Your task:
Repeat the data below word for word, keeping every line in the same order and changing nothing.

====

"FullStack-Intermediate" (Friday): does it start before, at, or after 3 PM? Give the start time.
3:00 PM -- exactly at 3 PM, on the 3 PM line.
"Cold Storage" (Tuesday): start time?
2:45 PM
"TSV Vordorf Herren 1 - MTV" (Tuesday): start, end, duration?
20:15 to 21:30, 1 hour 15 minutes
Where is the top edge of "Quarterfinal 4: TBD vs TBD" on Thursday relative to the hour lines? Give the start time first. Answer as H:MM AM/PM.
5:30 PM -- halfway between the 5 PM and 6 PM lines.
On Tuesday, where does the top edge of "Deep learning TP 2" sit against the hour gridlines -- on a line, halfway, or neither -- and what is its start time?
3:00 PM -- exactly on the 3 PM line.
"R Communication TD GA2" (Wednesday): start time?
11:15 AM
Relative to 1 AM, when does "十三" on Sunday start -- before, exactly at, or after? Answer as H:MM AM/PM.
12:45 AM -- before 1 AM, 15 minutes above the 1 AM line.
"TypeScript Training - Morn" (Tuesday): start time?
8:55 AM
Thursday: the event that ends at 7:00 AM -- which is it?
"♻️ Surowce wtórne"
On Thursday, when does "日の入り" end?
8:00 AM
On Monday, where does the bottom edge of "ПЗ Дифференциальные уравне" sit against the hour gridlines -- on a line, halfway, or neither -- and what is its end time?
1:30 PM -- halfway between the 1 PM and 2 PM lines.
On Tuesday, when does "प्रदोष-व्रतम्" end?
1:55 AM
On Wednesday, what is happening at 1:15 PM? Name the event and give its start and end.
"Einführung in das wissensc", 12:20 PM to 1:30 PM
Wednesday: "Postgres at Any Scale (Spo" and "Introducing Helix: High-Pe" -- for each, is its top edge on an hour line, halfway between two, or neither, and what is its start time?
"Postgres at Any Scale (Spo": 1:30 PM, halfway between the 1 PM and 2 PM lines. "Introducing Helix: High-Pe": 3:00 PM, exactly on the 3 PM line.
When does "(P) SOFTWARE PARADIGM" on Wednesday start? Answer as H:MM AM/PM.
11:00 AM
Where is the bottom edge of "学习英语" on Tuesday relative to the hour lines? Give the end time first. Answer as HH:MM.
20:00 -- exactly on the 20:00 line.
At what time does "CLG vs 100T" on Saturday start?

====

Exercise answer:
"FullStack-Intermediate" (Friday): does it start before, at, or after 3 PM? Give the start time.
3:00 PM -- exactly at 3 PM, on the 3 PM line.
"Cold Storage" (Tuesday): start time?
2:45 PM
"TSV Vordorf Herren 1 - MTV" (Tuesday): start, end, duration?
20:15 to 21:30, 1 hour 15 minutes
Where is the top edge of "Quarterfinal 4: TBD vs TBD" on Thursday relative to the hour lines? Give the start time first. Answer as H:MM AM/PM.
5:30 PM -- halfway between the 5 PM and 6 PM lines.
On Tuesday, where does the top edge of "Deep learning TP 2" sit against the hour gridlines -- on a line, halfway, or neither -- and what is its start time?
3:00 PM -- exactly on the 3 PM line.
"R Communication TD GA2" (Wednesday): start time?
11:15 AM
Relative to 1 AM, when does "十三" on Sunday start -- before, exactly at, or after? Answer as H:MM AM/PM.
12:45 AM -- before 1 AM, 15 minutes above the 1 AM line.
"TypeScript Training - Morn" (Tuesday): start time?
8:55 AM
Thursday: the event that ends at 7:00 AM -- which is it?
"♻️ Surowce wtórne"
On Thursday, when does "日の入り" end?
8:00 AM
On Monday, where does the bottom edge of "ПЗ Дифференциальные уравне" sit against the hour gridlines -- on a line, halfway, or neither -- and what is its end time?
1:30 PM -- halfway between the 1 PM and 2 PM lines.
On Tuesday, when does "प्रदोष-व्रतम्" end?
1:55 AM
On Wednesday, what is happening at 1:15 PM? Name the event and give its start and end.
"Einführung in das wissensc", 12:20 PM to 1:30 PM
Wednesday: "Postgres at Any Scale (Spo" and "Introducing Helix: High-Pe" -- for each, is its top edge on an hour line, halfway between two, or neither, and what is its start time?
"Postgres at Any Scale (Spo": 1:30 PM, halfway between the 1 PM and 2 PM lines. "Introducing Helix: High-Pe": 3:00 PM, exactly on the 3 PM line.
When does "(P) SOFTWARE PARADIGM" on Wednesday start? Answer as H:MM AM/PM.
11:00 AM
Where is the bottom edge of "学习英语" on Tuesday relative to the hour lines? Give the end time first. Answer as HH:MM.
20:00 -- exactly on the 20:00 line.
At what time does "CLG vs 100T" on Saturday start?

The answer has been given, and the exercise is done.